I do this differently.
The transistor config is a common emitter with negative feedback for bias and gain.
Since the Re=0 , it can only be used for small signals like <<100 mVpp
The output impedance of the electret is a open drain buffered affects gain and Q operating point which is not critical for small signals, so 10k is a common value.
If you recognize that negative feedback BJT's lower both the input and output impedance by the amount of negative feedback or forward gain and that the voltage gain is limited by the current gain of the device, it is quite easy to achieve approx voltage gain of 100 with an hFE of 200 +/-50%
I would choose a feedback resistor ratio of Rbc/Rc= 100 for this configuration (with high hFE transistors at low current.)
To be close to mic output impedance for maximum power transfer, Since the feedback R also controls AC gain lets make Rbc= 100 * 10k
where the gain is Av ~= Rbc/Rc (as long as Av < hFE with sufficient margin.
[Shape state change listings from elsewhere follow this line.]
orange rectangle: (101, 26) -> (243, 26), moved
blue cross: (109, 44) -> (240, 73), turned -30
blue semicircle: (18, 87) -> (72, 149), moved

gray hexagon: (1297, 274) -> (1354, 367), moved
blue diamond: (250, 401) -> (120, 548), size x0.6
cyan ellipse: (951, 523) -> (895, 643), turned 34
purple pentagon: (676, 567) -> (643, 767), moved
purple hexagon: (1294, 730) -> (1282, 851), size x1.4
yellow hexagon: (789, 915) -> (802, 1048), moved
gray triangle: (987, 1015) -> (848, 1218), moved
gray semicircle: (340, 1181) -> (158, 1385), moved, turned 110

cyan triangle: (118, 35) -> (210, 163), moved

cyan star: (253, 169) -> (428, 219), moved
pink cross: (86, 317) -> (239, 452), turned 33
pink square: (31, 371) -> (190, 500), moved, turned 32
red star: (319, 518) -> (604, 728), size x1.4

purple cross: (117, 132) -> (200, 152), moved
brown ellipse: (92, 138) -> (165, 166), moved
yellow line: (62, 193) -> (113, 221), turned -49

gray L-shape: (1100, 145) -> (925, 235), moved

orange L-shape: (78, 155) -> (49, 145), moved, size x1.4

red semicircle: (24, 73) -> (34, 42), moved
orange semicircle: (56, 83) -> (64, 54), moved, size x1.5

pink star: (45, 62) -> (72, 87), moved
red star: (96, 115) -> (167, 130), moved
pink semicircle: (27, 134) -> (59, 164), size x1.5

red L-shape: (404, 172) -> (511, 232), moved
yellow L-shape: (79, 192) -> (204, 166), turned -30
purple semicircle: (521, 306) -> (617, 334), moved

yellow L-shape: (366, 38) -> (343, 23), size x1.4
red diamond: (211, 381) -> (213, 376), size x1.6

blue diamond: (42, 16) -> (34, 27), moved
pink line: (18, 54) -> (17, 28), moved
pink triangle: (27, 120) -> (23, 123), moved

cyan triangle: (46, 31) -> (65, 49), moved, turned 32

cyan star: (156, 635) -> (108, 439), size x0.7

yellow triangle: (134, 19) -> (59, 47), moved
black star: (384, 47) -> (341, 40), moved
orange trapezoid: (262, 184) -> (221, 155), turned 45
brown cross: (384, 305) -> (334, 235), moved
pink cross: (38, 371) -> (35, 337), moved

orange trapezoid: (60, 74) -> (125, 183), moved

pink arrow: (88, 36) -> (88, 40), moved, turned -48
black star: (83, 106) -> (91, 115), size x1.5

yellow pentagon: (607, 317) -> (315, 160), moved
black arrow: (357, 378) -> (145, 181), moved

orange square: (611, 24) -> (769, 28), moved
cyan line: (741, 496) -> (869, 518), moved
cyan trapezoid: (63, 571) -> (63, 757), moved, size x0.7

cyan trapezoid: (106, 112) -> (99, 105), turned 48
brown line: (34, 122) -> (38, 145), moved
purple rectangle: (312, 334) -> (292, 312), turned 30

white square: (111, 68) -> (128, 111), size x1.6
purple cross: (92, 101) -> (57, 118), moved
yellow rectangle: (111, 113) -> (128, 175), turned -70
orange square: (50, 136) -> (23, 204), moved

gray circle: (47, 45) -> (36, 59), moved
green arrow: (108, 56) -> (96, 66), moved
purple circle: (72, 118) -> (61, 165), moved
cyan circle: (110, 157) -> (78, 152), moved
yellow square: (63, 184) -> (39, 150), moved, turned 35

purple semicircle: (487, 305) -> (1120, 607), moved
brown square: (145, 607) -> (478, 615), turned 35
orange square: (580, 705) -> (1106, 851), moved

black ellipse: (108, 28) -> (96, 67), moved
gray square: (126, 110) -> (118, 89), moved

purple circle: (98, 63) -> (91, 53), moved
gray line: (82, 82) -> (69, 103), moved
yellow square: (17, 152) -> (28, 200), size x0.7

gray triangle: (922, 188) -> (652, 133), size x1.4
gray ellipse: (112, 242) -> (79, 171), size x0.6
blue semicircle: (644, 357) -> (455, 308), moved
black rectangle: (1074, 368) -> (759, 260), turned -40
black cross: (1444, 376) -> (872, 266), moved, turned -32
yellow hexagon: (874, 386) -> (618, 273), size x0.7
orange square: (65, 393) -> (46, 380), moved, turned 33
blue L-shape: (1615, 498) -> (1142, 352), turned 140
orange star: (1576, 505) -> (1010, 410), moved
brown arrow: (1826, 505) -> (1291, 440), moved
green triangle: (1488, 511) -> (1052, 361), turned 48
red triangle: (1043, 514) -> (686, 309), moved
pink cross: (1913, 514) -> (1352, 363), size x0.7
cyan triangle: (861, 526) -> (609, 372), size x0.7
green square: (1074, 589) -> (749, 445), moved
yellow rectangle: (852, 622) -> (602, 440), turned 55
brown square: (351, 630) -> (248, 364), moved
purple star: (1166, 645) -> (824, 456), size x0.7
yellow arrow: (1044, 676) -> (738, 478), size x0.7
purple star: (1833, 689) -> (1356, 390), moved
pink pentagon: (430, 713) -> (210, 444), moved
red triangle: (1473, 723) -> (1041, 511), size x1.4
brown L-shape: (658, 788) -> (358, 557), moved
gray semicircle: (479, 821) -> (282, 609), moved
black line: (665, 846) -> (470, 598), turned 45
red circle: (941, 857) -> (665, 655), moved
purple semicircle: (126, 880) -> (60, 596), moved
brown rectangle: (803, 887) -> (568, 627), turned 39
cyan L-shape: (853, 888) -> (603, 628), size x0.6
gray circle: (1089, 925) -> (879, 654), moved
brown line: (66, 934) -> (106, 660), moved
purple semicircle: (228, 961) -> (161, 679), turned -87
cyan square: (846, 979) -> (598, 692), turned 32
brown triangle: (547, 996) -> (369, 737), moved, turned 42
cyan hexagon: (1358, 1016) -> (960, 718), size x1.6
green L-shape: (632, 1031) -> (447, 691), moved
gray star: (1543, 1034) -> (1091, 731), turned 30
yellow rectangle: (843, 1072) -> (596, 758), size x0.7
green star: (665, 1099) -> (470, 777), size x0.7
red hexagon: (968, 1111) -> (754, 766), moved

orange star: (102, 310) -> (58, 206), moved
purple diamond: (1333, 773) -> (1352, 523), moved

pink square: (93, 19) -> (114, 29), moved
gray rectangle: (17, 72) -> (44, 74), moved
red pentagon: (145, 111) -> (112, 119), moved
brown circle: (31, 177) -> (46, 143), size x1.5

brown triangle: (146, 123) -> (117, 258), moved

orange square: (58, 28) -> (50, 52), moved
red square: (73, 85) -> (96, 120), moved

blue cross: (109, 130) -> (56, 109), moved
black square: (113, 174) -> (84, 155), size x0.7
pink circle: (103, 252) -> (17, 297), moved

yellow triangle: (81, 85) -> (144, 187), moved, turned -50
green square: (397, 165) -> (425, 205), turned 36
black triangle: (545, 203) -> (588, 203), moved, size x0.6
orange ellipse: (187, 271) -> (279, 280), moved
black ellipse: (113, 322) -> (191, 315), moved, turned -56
The cap value determines the high pass filter ( HPF ) breakpoint where f =1/(2pi*RC) is -20 dB per decade below cutoff.
Conclusion
Rbc=1M
Rc=10k
Choose C for 100Hz
Gain = Rbc/Rc=100
BJT Zin= Rbc/Av = Rc for Av=100
BJT Zout = Rc/Av = 10k/100 = 100
Since base current is approx 0.5%, OHm's Law determines Q operating point from resistor ratio and using Vbe = 0.6 (i) for low current. or slightly less for determining since Ic=hFE*Ib (ii) and (Vce-Vbe)/Rbc=Ib ...(iii) and (Vbat-Vce)/Rc=Ic ...(iv) you have 4 equations and 4 unknowns so you can solve for to verify what Vc is and that it is close to Vbat/2 for max undistorted switch. Normally you alllow Vce>2V min for linear operation, but with negative feedback, this increases the range to Vce>0.2V.
Let's see if you can figure this out!